* Exercise details *
Output the data in full and exactly as presented.

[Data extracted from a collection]
------------
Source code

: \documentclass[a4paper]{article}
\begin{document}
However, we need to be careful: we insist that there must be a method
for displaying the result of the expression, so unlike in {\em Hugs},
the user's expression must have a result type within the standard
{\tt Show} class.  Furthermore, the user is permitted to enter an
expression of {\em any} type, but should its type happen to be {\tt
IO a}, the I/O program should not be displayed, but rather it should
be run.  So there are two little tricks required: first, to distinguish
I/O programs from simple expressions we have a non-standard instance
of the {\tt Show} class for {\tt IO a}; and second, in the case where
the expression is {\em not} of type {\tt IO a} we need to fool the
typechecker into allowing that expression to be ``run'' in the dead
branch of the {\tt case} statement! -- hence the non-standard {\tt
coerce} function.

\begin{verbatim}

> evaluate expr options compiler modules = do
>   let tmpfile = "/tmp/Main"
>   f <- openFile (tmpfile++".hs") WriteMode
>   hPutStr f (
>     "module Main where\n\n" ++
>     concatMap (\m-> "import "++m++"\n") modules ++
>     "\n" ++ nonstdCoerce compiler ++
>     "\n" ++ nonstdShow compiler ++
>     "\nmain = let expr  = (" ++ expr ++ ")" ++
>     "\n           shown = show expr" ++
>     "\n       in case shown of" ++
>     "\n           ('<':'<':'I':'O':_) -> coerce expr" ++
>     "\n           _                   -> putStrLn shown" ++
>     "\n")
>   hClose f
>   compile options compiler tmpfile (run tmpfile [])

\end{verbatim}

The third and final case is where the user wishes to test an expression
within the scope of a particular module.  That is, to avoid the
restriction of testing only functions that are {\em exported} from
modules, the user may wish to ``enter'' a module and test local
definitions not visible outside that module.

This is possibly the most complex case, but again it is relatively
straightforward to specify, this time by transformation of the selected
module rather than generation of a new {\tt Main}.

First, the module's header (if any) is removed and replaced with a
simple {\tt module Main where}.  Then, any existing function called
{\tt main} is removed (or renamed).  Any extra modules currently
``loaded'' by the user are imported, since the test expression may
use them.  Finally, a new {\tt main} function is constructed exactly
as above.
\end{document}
------------
* Your response *
Source code

: \documentclass[a4paper]{article}
\begin{document}
However, we need to be careful: we insist that there must be a method
for displaying the result of the expression, so unlike in {\em Hugs},
the user's expression must have a result type within the standard
{\tt Show} class.  Furthermore, the user is permitted to enter an
expression of {\em any} type, but should its type happen to be {\tt
IO a}, the I/O program should not be displayed, but rather it should
be run.  So there are two little tricks required: first, to distinguish
I/O programs from simple expressions we have a non-standard instance
of the {\tt Show} class for {\tt IO a}; and second, in the case where
the expression is {\em not} of type {\tt IO a} we need to fool the
typechecker into allowing that expression to be ``run'' in the dead
branch of the {\tt case} statement! -- hence the non-standard {\tt
coerce} function.

\begin{verbatim}

> evaluate expr options compiler modules = do
>   let tmpfile = "/tmp/Main"
>   f <- openFile (tmpfile++".hs") WriteMode
>   hPutStr f (
>     "module Main where\n\n" ++
>     concatMap (\m-> "import "++m++"\n") modules ++
>     "\n" ++ nonstdCoerce compiler ++
>     "\n" ++ nonstdShow compiler ++
>     "\nmain = let expr  = (" ++ expr ++ ")" ++
>     "\n           shown = show expr" ++
>     "\n       in case shown of" ++
>     "\n           ('<':'<':'I':'O':_) -> coerce expr" ++
>     "\n           _                   -> putStrLn shown" ++
>     "\n")
>   hClose f
>   compile options compiler tmpfile (run tmpfile [])

\end{verbatim}

The third and final case is where the user wishes to test an expression
within the scope of a particular module.  That is, to avoid the
restriction of testing only functions that are {\em exported} from
modules, the user may wish to ``enter'' a module and test local
definitions not visible outside that module.

This is possibly the most complex case, but again it is relatively
straightforward to specify, this time by transformation of the selected
module rather than generation of a new {\tt Main}.

First, the module's header (if any) is removed and replaced with a
simple {\tt module Main where}.  Then, any existing function called
{\tt main} is removed (or renamed).  Any extra modules currently
``loaded'' by the user are imported, since the test expression may
use them.  Finally, a new {\tt main} function is constructed exactly
as above.
\end{document}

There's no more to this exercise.